» **Written problem**:
Write out the lines of the data that begin with the line containing "family: Porotheleaceae" and end with the line containing "common name: Foxtail pricklegrass", including both of those lines.

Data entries
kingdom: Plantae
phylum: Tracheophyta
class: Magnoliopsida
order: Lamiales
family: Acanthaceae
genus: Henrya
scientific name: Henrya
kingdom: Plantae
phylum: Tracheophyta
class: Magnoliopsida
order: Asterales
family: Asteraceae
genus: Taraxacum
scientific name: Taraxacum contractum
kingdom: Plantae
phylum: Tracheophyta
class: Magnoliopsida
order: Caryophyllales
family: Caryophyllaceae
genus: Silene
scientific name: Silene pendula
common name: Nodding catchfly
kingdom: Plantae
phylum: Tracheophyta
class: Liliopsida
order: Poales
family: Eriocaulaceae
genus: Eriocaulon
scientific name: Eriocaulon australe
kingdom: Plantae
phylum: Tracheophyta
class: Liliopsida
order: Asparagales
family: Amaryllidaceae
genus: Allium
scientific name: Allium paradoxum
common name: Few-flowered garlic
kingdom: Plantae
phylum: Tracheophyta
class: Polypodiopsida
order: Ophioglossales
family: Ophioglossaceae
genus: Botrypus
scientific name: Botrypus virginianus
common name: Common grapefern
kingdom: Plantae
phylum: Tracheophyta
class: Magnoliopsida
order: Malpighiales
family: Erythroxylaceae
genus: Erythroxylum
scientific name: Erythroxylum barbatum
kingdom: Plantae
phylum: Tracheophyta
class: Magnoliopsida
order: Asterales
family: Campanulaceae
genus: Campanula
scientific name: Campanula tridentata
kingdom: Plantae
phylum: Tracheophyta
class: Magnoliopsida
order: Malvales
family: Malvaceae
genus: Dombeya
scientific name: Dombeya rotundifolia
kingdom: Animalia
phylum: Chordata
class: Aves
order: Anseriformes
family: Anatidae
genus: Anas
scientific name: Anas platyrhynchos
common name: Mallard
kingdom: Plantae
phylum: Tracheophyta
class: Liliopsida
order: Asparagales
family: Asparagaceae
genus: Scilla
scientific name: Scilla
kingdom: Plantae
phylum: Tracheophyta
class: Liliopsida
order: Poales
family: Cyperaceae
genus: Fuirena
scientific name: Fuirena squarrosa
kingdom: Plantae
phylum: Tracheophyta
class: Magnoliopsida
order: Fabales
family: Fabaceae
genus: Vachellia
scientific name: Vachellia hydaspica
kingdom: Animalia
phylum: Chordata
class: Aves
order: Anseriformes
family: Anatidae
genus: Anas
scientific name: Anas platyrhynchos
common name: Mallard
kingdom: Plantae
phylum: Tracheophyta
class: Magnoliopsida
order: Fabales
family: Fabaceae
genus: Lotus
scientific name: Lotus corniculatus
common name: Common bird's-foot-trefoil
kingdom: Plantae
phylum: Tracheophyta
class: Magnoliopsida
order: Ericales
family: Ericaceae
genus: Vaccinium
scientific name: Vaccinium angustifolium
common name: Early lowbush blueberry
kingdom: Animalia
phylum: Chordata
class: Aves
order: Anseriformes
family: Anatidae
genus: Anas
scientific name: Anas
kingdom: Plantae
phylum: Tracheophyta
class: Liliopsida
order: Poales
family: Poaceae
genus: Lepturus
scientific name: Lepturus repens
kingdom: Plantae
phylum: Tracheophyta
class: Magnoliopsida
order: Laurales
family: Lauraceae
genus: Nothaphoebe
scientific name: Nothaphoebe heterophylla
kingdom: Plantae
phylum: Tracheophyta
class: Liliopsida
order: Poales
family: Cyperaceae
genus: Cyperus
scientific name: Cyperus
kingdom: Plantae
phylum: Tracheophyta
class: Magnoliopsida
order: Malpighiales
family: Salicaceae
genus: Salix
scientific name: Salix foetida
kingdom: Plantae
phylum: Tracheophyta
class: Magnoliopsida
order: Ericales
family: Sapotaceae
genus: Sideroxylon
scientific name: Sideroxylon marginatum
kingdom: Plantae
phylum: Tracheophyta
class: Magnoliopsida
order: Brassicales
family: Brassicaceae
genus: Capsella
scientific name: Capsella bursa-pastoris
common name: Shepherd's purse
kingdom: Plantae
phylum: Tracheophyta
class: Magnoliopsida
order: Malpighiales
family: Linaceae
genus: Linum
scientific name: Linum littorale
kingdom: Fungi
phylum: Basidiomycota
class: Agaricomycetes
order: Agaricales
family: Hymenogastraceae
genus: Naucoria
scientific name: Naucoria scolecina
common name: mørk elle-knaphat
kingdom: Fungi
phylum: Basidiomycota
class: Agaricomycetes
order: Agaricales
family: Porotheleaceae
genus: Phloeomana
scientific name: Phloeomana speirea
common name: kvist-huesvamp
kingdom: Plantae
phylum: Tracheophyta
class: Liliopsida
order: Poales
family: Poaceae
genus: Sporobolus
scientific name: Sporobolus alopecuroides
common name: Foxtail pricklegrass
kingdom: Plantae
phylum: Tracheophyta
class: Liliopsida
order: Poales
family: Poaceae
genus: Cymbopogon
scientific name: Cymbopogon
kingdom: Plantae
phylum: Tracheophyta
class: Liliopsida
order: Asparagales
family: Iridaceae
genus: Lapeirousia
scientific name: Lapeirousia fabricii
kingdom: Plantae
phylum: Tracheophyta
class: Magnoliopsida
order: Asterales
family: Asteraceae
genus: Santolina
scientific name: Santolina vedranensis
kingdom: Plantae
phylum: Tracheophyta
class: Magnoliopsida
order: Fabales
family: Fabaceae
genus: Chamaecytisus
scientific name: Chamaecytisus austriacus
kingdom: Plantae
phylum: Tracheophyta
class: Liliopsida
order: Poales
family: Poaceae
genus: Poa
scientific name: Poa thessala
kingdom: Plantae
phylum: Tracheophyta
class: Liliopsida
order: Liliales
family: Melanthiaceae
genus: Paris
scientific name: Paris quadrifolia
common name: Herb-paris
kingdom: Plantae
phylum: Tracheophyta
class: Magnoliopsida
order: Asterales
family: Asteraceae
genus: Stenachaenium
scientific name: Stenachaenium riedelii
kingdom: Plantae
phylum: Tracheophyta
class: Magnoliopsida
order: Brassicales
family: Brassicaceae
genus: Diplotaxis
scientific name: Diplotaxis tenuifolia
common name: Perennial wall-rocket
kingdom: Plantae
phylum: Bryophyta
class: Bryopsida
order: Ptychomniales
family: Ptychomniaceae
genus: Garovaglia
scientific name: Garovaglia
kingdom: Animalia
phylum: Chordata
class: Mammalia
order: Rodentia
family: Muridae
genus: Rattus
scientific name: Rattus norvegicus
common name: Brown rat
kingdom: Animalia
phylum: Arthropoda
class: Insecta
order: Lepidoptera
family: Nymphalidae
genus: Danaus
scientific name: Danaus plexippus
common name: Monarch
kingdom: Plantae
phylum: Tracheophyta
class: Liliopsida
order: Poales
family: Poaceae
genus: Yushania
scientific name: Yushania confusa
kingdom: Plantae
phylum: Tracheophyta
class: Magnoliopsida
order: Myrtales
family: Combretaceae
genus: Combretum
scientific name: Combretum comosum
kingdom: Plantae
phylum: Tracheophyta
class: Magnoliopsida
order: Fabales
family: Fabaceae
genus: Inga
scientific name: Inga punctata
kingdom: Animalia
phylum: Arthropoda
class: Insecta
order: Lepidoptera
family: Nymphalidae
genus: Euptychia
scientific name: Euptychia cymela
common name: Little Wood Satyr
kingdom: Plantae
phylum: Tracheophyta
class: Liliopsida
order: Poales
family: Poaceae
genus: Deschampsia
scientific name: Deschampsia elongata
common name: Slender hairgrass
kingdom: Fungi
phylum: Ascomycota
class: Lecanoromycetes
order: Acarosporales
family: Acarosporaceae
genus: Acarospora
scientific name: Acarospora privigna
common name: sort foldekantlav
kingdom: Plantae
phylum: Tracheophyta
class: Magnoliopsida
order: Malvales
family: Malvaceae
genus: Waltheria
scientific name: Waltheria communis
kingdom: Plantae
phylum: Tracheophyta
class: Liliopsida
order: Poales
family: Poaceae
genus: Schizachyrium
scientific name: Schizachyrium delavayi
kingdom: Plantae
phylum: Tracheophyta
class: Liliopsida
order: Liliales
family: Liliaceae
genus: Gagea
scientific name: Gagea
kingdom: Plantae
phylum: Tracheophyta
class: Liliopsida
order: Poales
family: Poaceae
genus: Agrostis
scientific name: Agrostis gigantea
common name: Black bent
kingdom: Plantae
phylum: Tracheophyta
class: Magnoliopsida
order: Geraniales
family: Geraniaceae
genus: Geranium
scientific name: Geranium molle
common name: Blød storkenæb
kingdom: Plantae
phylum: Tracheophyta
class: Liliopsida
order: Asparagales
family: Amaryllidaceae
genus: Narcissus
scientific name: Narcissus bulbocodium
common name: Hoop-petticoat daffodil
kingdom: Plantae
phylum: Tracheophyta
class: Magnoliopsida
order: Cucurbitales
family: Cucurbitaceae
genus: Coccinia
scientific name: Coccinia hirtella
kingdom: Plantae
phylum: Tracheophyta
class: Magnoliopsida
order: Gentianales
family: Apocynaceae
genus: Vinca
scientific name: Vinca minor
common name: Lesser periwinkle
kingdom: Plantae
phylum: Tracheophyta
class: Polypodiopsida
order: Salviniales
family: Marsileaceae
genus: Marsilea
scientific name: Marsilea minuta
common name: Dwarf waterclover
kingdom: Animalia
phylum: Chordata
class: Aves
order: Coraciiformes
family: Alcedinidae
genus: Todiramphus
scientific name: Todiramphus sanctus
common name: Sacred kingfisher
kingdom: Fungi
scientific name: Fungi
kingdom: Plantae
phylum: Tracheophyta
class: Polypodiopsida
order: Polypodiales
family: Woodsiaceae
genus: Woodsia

» **Expected output**:
family: Porotheleaceae
genus: Phloeomana
scientific name: Phloeomana speirea
common name: kvist-huesvamp
kingdom: Plantae
phylum: Tracheophyta
class: Liliopsida
order: Poales
family: Poaceae
genus: Sporobolus
scientific name: Sporobolus alopecuroides
common name: Foxtail pricklegrass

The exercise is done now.